Archive for October, 2006

BarCamp Ireland was a run away success

After an unexpected bad traffic jam at Abbeyleix, I finally made it down to Cork late Friday.  (It was only unexpected because I forgot the National Ploughing Champianships were nearby).  

The first person I met when I entered Webworks on Saturday morning was Conor O'Neill.  I don't think I have ever met anyone with so much energy.  Conor, Damien and Walter really out did themselves with all the organization for the day and hense the day ran like a dream.  The venue was amazing and allowed people to flow between the talk with ease.

Anyone that wanted to talk were invited to add there name to the time slots marked out on the flip chart.  The first talk I listened to was Simon McGarr.  I must apologise for tapping away at my keyboard all the way through Simon's talk as I was trying to put my slides back together.  I left the slides at home in Dublin.  I wasn't sure what the connectivity would be like on the day so luckily I had recorded all my demos to avi.   I still had them on the laptop so was able to add them to the slides.

Simon talked about Digital Rights Ireland and their action against Minister for Justice, Minister for Communications, Garda Commissioner, AG and Ireland.  (Hope I didn't leave anyone out there)  After this, I moved upstairs to hear Conor O'Neill talk about Microformats.  I was not aware that I was already using micorformats and it definitely seems like an interesting area.  The next session I attended was Eoghan McCabe's discussion on Search Engine Optimisation.  This was a great interactive discussion with a lot of various and conflicting views in the room.

I then moved downstairs to see Brian Caulfield's talk on Understanding and accessing venture capital funding.  I really enjoyed Brian's talk and got a good insight into what influences a VC's decision to fund or not to fund.

We broke for lunch and I had a good chat with Jan Blanchard, Craig Powell and Eoghan McCabe.  Eoghan showed me his business card and I have to say, I was well impressed.  The sponsors really outdid themselves with sambo's, soft drinks and of course the wine from bubble brothers.  I decided to stay off the wine myself but by all accounts it was pretty good.

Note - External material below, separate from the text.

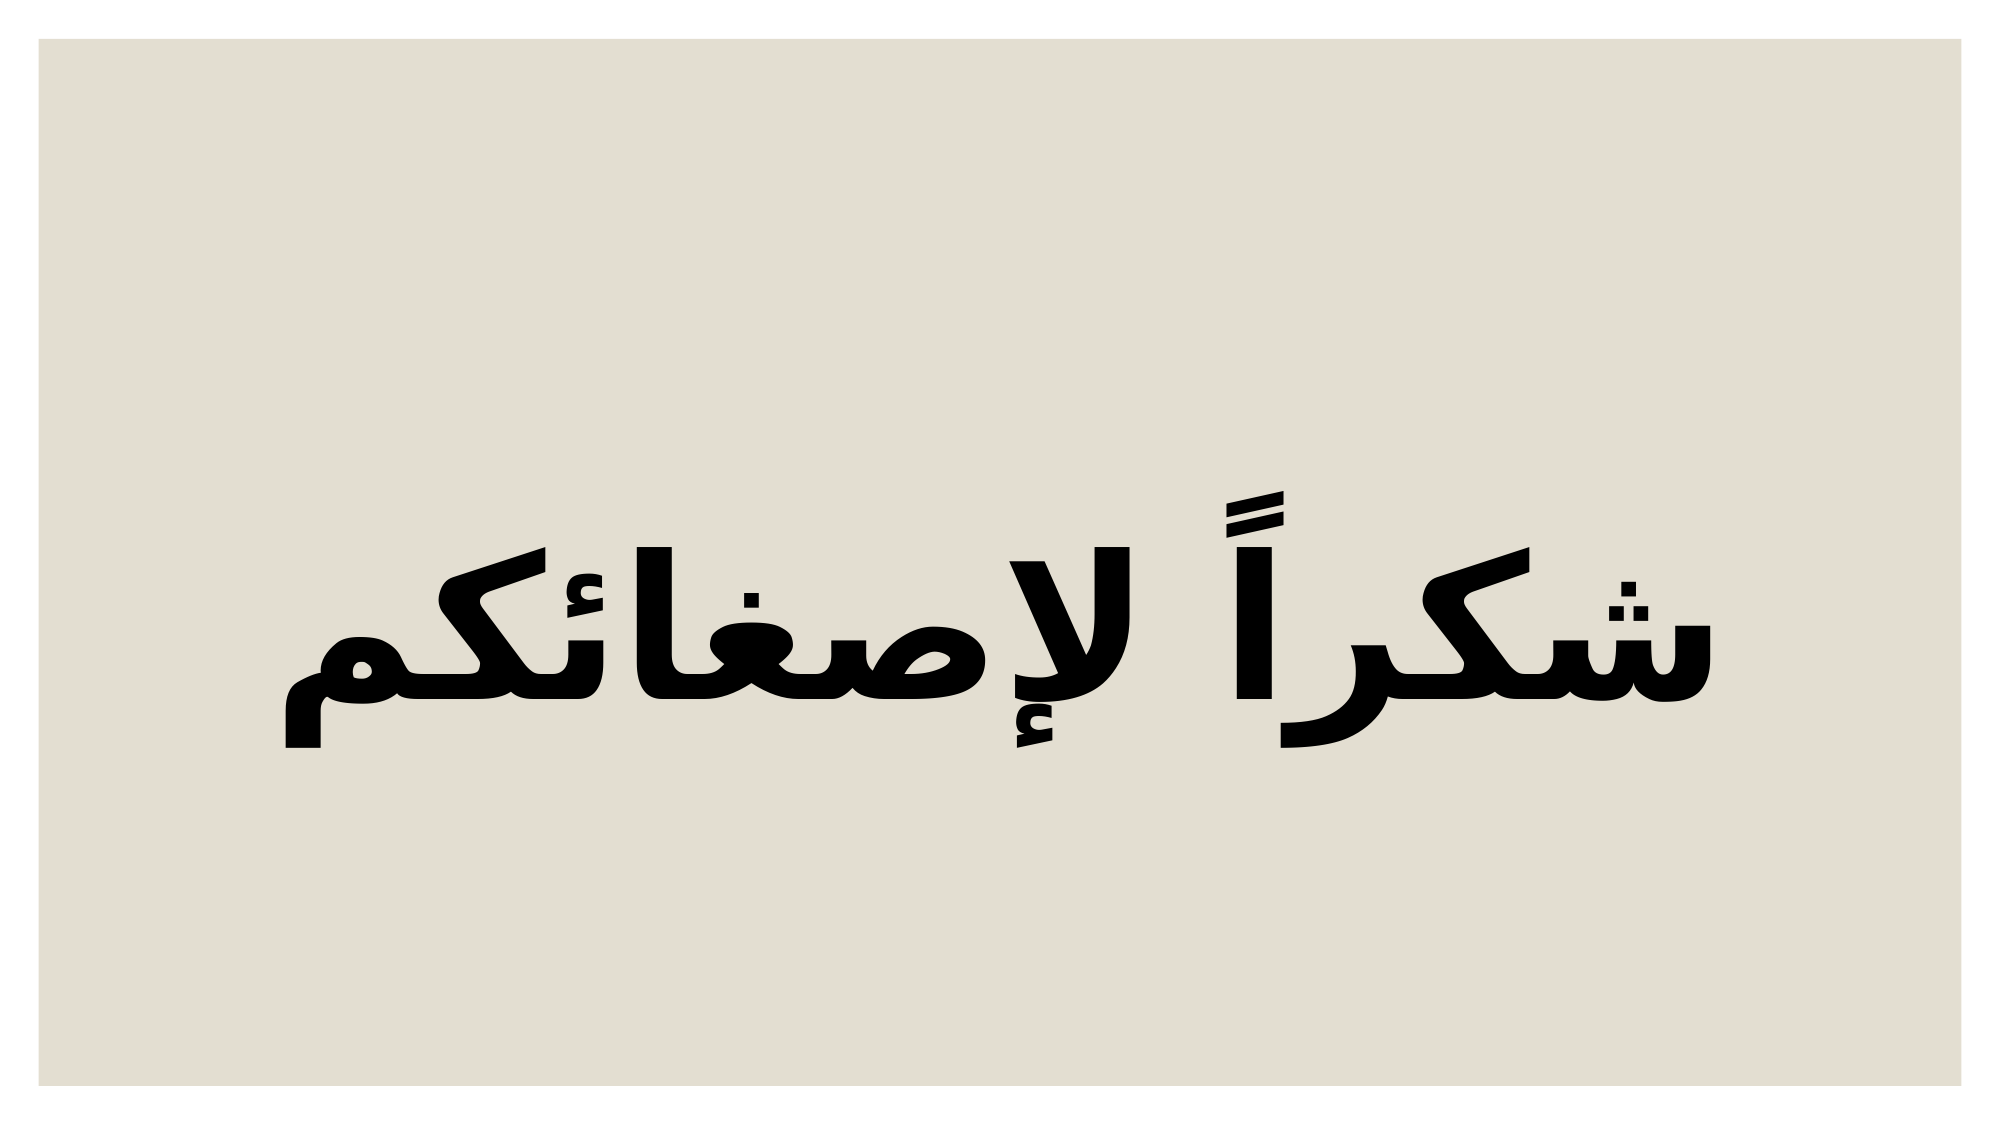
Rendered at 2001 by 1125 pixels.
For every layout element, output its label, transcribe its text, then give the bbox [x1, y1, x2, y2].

list شكراً لإصغائكم [174, 363, 1825, 990]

After lunch I went to see Walter Higgins of Sxoop talk about Javascript Bombshells which was I found pretty interesting.  He has been doing a bit of work with templating using Trimpath Template.  He has also been using JKL.parseXML by Yusuke Kawasaki. This seems to put a wrapper around the XML DOM to allow for cleaner DOM tree manipulation.   I have been doing a bit of work manipulation DOM trees in Javascript lately so will have to look into this one further.  

I slipped out of Walters talk earlier as I was due to talk next in another room and wasn't sure if the other speakers were finished yet.  It turned out that we were running a little behind so I caught the end of John Breslin's talk about the Semantic Web.  It is amazing how disjointed a lot of the information is on the "World Wide Web".  The semantic web tries to structure and link information together. 

After John's talk I went up stairs give my talk on what AJAX is and an overview of the various technologies involved.  I have to admit I was pretty nervous after loosing the slides and trying to remember everything I had planned to talk about it.  I think it went well but on reflection, maybe I should have ran all of my demos live rather than prerecording them.  This would have giving the audience a better understanding of AJAX's ability. Well we live and we learn.

After my Ajax talk, James Corbett talked about OPML's ability to group RSS feeds together and move then from one application to another.  This was then followed by Tom Morris who showed some mashups that he developed using OPML.

Finally I went to the Pecha Kucha session.  Walter and Conor are both keeping pretty quiet about what is involved so I going to follow their example.  Let's just saw, it is great craic and the perfect way to finish up the day.

One unique thing about the day is that everyone got a different experience.  As there were always three talks on at any one time, it was impossible to see all the talkers.  Hence, the one complaint I have of Barcamp is that I could not be in three places at one time.  Who knows that maybe possible at some future Barcamp. :-)

So all in all, Barcamp Ireland was a total success where techies and technologist alike came together to talk about what ever they wanted.  Thank you to everyone involved for a fantastic day.